───── Given records ─────

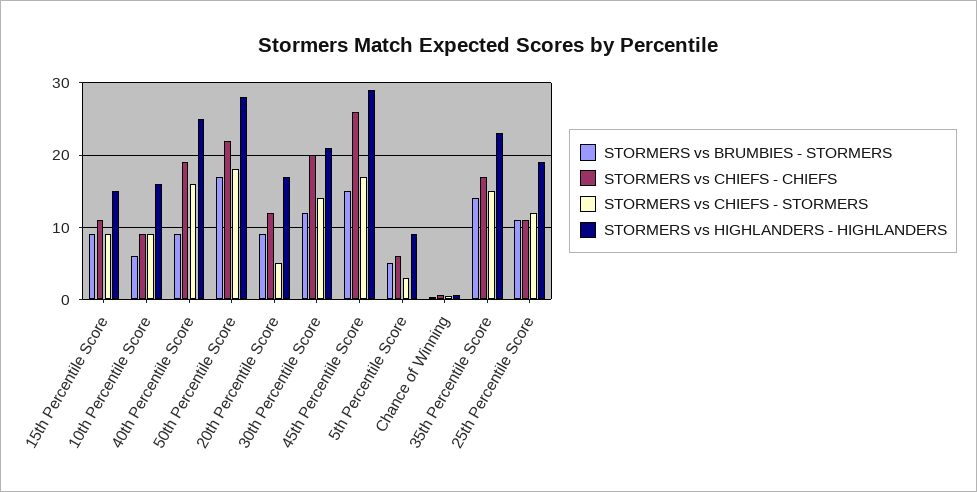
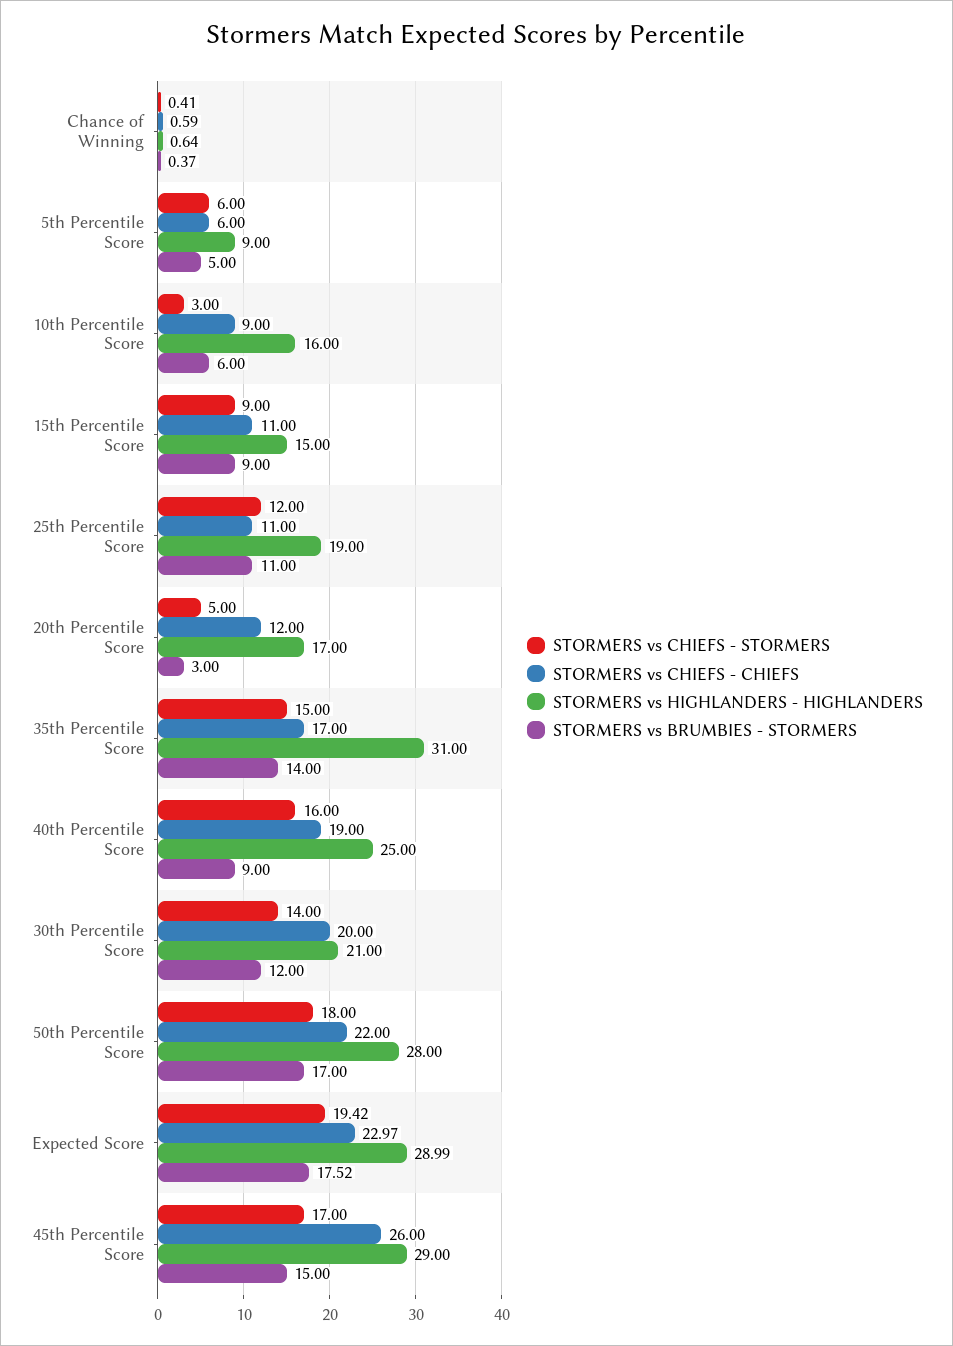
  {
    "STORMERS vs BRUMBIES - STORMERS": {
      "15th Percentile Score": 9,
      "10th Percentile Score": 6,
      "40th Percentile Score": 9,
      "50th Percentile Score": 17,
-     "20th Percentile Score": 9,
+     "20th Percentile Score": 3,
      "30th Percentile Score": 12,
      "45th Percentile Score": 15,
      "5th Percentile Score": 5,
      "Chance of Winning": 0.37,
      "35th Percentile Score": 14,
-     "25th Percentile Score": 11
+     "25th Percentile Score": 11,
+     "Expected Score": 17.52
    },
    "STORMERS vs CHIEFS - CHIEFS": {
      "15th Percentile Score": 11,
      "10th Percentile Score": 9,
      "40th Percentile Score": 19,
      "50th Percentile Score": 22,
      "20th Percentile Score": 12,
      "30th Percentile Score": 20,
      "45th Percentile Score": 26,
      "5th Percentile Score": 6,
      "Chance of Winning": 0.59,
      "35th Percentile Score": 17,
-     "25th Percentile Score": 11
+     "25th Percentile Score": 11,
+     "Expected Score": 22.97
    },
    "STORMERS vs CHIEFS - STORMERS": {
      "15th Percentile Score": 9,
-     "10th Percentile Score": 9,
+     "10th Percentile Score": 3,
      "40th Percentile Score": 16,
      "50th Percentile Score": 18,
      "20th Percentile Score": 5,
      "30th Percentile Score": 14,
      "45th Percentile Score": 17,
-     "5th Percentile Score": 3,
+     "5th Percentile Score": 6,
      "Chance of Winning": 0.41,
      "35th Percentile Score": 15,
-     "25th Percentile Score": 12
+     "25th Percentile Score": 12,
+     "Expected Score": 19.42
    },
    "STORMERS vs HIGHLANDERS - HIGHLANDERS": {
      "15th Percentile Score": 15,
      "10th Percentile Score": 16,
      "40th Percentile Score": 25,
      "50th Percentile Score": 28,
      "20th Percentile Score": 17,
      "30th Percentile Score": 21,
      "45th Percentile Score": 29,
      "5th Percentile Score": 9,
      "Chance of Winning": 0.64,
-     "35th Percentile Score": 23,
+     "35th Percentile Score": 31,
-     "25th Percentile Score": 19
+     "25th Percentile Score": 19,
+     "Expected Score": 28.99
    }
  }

─────

Exercise details – Pictures aside, repeat every line of the data above exactly.

Solution to this problem –
  {
    "STORMERS vs BRUMBIES - STORMERS": {
      "15th Percentile Score": 9,
      "10th Percentile Score": 6,
      "40th Percentile Score": 9,
      "50th Percentile Score": 17,
-     "20th Percentile Score": 9,
+     "20th Percentile Score": 3,
      "30th Percentile Score": 12,
      "45th Percentile Score": 15,
      "5th Percentile Score": 5,
      "Chance of Winning": 0.37,
      "35th Percentile Score": 14,
-     "25th Percentile Score": 11
+     "25th Percentile Score": 11,
+     "Expected Score": 17.52
    },
    "STORMERS vs CHIEFS - CHIEFS": {
      "15th Percentile Score": 11,
      "10th Percentile Score": 9,
      "40th Percentile Score": 19,
      "50th Percentile Score": 22,
      "20th Percentile Score": 12,
      "30th Percentile Score": 20,
      "45th Percentile Score": 26,
      "5th Percentile Score": 6,
      "Chance of Winning": 0.59,
      "35th Percentile Score": 17,
-     "25th Percentile Score": 11
+     "25th Percentile Score": 11,
+     "Expected Score": 22.97
    },
    "STORMERS vs CHIEFS - STORMERS": {
      "15th Percentile Score": 9,
-     "10th Percentile Score": 9,
+     "10th Percentile Score": 3,
      "40th Percentile Score": 16,
      "50th Percentile Score": 18,
      "20th Percentile Score": 5,
      "30th Percentile Score": 14,
      "45th Percentile Score": 17,
-     "5th Percentile Score": 3,
+     "5th Percentile Score": 6,
      "Chance of Winning": 0.41,
      "35th Percentile Score": 15,
-     "25th Percentile Score": 12
+     "25th Percentile Score": 12,
+     "Expected Score": 19.42
    },
    "STORMERS vs HIGHLANDERS - HIGHLANDERS": {
      "15th Percentile Score": 15,
      "10th Percentile Score": 16,
      "40th Percentile Score": 25,
      "50th Percentile Score": 28,
      "20th Percentile Score": 17,
      "30th Percentile Score": 21,
      "45th Percentile Score": 29,
      "5th Percentile Score": 9,
      "Chance of Winning": 0.64,
-     "35th Percentile Score": 23,
+     "35th Percentile Score": 31,
-     "25th Percentile Score": 19
+     "25th Percentile Score": 19,
+     "Expected Score": 28.99
    }
  }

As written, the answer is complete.